4
 [Internet]
     |
     |
     |---------[ Public Server ]
     |
     |
[ Firewall ]
     |
     |
[Private LAN]    

In above Design we have a few public servers. We moved them outside the firewall because they are very high intensity servers, firewall degrading performance and filling connection tables.

Question: Currently if any Private LAN (10.x.x.x) using NATing (one to many) if it wants to talk to Public Server in DMZ.

Does it OK to do NAT on firewall for Public Server or we should configure Routing?

I can add 10.x.x.x route in all Public server to hand off packet to Firewall.

What would be the best design in this case?

5
  • You client is in a private network (10.x.x.x) and the server is in the public internet so there is no choice but to NAT, because private IP cannot be used on the internet. Apart from that I see this not as a question regarding security, even if there is a firewall in your picture. Oct 9, 2015 at 20:29
  • Why no choice but to NAT? I can put 10.x.x.x on Outside Server toward firewall for inside traffic. right? Because both inside and outside network directly connected to firewall. for Internet access they can NAT but for Outside Server range they can route. right?
    – Satish
    Oct 9, 2015 at 21:21
  • If the internal server is part of the internal network you might live without NAT. But then the server should be internal behind the firewall. If the server is not internal than it can not have a internal IP address and thus you need NAT. Maybe you might invent some mixed setup were the server is connected to both the internet and the internal net but this would be a nightmare to setup and keep secure. Oct 9, 2015 at 22:10
  • 1
    It's possible, depending on your firewall. But I will reiterate that putting your server outside your firewall is a poor design choice. I hope there's no information on it worth stealing, because it will likely be compromised.
    – Ron Trunk
    Oct 9, 2015 at 22:15
  • @RonTrunk you are right those server has no confidential data, its just media server doing high bandwidth streaming, putting them behind firewall killing my firewall performance and customer getting angry. I have DB server behind firewall and that is why i don't want to use NAT when inside server connect to outside server.
    – Satish
    Oct 12, 2015 at 17:05

3 Answers 3

5

First of all, as they mentioned above it is a poor design. No security engineer would consider exposing their servers directly to public without having any defenses (IPS, Firewall DMZ or host based firewalls)...

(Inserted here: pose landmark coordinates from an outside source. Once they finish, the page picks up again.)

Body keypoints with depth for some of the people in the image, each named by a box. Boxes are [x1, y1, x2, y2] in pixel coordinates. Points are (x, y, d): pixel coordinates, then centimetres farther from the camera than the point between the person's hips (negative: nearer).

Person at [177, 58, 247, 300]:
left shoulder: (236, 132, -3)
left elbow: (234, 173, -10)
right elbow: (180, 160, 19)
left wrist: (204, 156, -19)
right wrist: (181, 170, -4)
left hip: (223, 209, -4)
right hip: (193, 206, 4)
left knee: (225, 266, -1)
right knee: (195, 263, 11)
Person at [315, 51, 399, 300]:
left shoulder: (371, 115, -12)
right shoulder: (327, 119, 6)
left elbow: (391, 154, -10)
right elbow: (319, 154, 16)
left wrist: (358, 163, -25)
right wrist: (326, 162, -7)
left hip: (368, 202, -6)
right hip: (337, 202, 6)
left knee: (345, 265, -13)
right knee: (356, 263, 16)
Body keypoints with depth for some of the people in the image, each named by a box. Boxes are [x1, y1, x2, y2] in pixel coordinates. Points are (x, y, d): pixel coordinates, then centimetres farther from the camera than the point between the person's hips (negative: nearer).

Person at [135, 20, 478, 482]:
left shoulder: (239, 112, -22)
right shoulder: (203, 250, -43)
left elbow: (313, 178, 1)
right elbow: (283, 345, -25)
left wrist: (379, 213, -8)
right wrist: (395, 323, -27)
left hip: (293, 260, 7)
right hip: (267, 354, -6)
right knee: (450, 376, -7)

Still to answer your questions technically,

There is no need to do NAT at the firewall for your public server since you may already have default route towards outside to facilitate the public Internet traffic so this public server IP also would be reachable (or adding a route for this public server will work).

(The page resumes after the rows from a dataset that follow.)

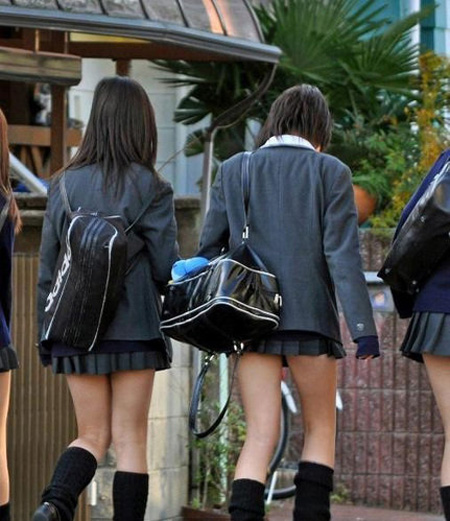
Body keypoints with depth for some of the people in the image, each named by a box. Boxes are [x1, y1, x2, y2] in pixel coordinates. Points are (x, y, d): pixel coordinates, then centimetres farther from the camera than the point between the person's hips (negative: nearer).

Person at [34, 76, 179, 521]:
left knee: (92, 436, 12)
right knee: (130, 440, 5)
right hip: (133, 329, -3)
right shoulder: (150, 189, -6)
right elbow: (165, 267, -5)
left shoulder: (65, 185, 3)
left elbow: (47, 269, 5)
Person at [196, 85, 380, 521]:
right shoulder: (330, 172, 0)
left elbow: (209, 248, 8)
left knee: (259, 436, 1)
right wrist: (363, 327, -8)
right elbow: (342, 255, -7)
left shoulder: (234, 170, 9)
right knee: (320, 429, 14)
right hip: (310, 317, -2)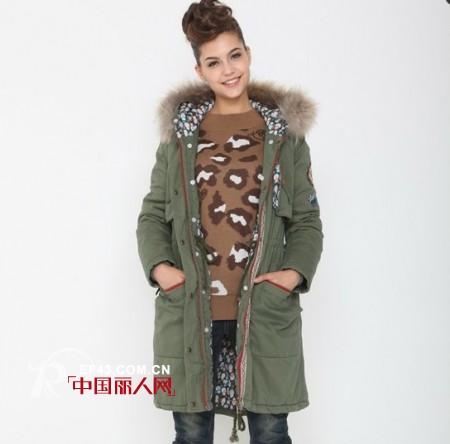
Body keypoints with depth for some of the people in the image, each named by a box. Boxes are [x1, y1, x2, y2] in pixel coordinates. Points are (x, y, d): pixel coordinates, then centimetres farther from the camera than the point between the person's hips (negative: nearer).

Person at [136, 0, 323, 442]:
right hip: (189, 310, 1)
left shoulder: (284, 132, 7)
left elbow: (307, 219, 8)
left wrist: (296, 271, -9)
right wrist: (159, 266, -7)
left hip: (265, 310, 0)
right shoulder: (180, 130, 9)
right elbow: (153, 213, 10)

It is fine, if you could add route in the public server for the complete private subnet towards firewall outside to reach internal network (because, it make no sense to route private subnet towards Internet).

With NAT exempt in the firewall, it will work.

BTW, can you share more details on your firewall model, memory & CPU utilization, Interface types, max used connection when you had your public servers traffic through this firewall?

1
  • Believe me there is a big reason to put server outside firewall, Those servers are streaming server it has nothing secrets, Many time we get DDoS and they filling connection table of firewall and whole network was down. That is why we put those high bandwidth servers outside firewall and DB server inside firewall. Outside server as iptables running on it. by the way Firewall is ASA 5550 4G memory
    – Satish
    Oct 12, 2015 at 17:12
4

You need to get a beefier firewall that can handle the traffic. You really don't want your servers unprotected.

If you do go down the path of your drawing, you would need to get a larger public address allocation from your provider (good luck with that!) since you don't have a device to NAT your servers.

If you need NAT, whatever device you get to NAT may end up with the same problem as your firewall. You should just get a firewall capable of handling your traffic.

3
  • My question is can we do routing in firewall instead of NAT to reach out my own outside server from inside? currently they are doing NAT but i want them to do routing so outside Server can see original source address
    – Satish
    Oct 9, 2015 at 21:31
  • If the traffic is coming from inside the firewall, you can route it somewhere, but traffic originating from outside the firewall destined to someplace outside the firewall will be ignored by the firewall so it can't route it.
    – Ron Maupin
    Oct 9, 2015 at 21:43
  • 1
    It's possible, depending on your firewall. But I will reiterate that putting your server outside your firewall is a poor design choice. I hope there's no information on it worth stealing, because it will likely be compromised.
    – Ron Trunk
    Oct 9, 2015 at 21:50
4

Place your public servers into a network segment that is being routed on the firewall for security and management reasons.

If you cannot do that due to performance reasons you should consider Host-Based firewall on you public server(s) to have atleast stateful inspection capabilities (iptables, firewalld in case of *NIX).

Having your public servers directly in your public transit network is a poor design choice if you want to access the servers from the clients without NAT. You would have to have routes on the servers to route traffic destined to your internal networks to the firewall otherwise the default route to your ISP gateway would match and ISP will drop the traffic because its RFC1918 address space.

If you only have one server and do not have to scale you may go with the host based firewall and routes on the server option.